# REQUIRED ACTION:
The answer is all of the data repeated exactly, with each picture omitted.

# THE RECORDS:
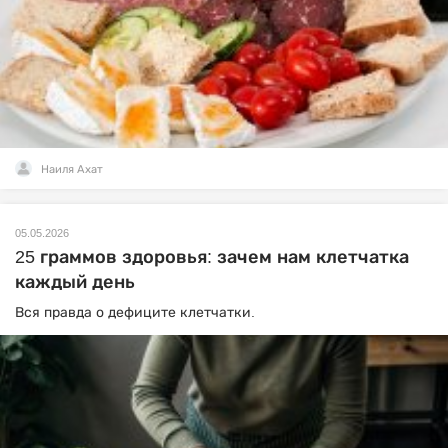
Наиля Ахат
05.05.2026
25 граммов здоровья: зачем нам клетчатка
каждый день
Вся правда о дефиците клетчатки.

# ANSWER BOX:
Наиля Ахат
05.05.2026
25 граммов здоровья: зачем нам клетчатка
каждый день
Вся правда о дефиците клетчатки.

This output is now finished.